Mittlerweile startete die Sonne auch schon Richtung Nachmittagskaffee und mir wurde bewusst, wie langsam wir am Grat unterwegs waren im Vergleich zu den 5 Seillängen in der Stella. Schön, wenn ein Seilpartner immer Kekse für alle bereitstellt um den Unterzucker abzufangen!
Nach dem Kamin nehmen wir die Seile auf, klettern und marschieren über 1er und 2er Gelände zum Klettersteig.

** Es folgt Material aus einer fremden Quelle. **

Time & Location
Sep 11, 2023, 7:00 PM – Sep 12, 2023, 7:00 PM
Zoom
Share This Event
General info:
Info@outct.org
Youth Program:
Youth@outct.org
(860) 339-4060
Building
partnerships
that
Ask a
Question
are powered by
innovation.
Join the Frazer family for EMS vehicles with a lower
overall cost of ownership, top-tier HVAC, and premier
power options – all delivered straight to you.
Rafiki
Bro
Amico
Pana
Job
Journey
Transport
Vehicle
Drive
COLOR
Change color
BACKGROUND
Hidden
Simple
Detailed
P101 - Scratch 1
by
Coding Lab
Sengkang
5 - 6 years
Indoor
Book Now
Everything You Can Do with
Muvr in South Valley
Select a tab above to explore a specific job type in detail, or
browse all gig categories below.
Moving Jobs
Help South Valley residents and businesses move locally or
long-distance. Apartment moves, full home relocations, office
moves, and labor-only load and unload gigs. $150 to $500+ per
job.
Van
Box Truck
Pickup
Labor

Hier hätten wir auch sichern können denn Stände sind gebohrt, aber da es keine Zwischenhaken gab und man nicht mehr wirklich klettert, lösten wir diese Aufgabe frei. Der Klettersteig forderte uns dann noch einmal – aber nur weil hier viele Höhenmeter zu machen waren.
Die anderen Klettersteiggeher beäugten uns misstrauisch und manche scherzten über unsere Seile und das fehlende Klettersteigset. Wir verzichteten auf jede Diskussion und hetzten zum Gipfel, wo bereits eine anständige Party mit >40 Personen im Gange war.

Kurz nach 15 Uhr war es bereits, später als mir lieb war und der Tag war noch lange nicht zu Ende. Der Abstieg zum Prielschutzhaus mit 1100 Höhenmetern war schon noch fordernd und nach einer kurzen Stärkung gönnten wir uns weitere fast 900 Höhenmeter im Abstieg zum Parkplatz. Gegen 20:30 Uhr rollten wir vom Parkplatz inkl. Strafzettel, da wir unser 24 Stunden Ticket um 4 Stunden überzogen hatten, besser gleich das Wochenticket kaufen. Wie ein Rudel hungriger Löwen fielen wir dann in einem Liezener Fastfoodburgerlokal ein. Was soll ich sagen? Besser habe ich selten gegessen!

Zu Hause angekommen versorgte ich noch meinen kleinen Zeh, den ich mir bereits in der Früh schwer angeschlagen habe und der mittlerweile nicht nur eine neue Farbe hatte (Violett!) sondern als Zusatzfunktion nun auch ein Pulsmesser war. Aber nach 14 Seillängen und 1100 HM Auf- und 1900 Höhenmeter Abstieg an einem Tag, hatte er sich eine Pause verdient.

Fazit:
Das Gesamterlebnis ist schon groß. Der große Priel ist ein eindrucksvolles Stück Fels und ich bin froh, diese Tour gemacht zu haben um diese offene Rechnung zu begleichen. Leider war sie nicht der lohnende Abschluss, den ich mir vorgestellt hatte. Wir hätten nach der Stella abseilen sollen und noch eine andere Route an der Wand klettern sollen, statt uns über diesen Südgrat zu quälen.

Hier der Link zum Topo auf bergsteigen.com

So long, meine Kletterpause im Sommer und alpine Saison ist vorerst zu Ende, jetzt steht wohl wieder etwas Bouldern auf dem Plan, oh, und natürlich muss ich ja wieder etwas Katzenfutter verdienen gehen.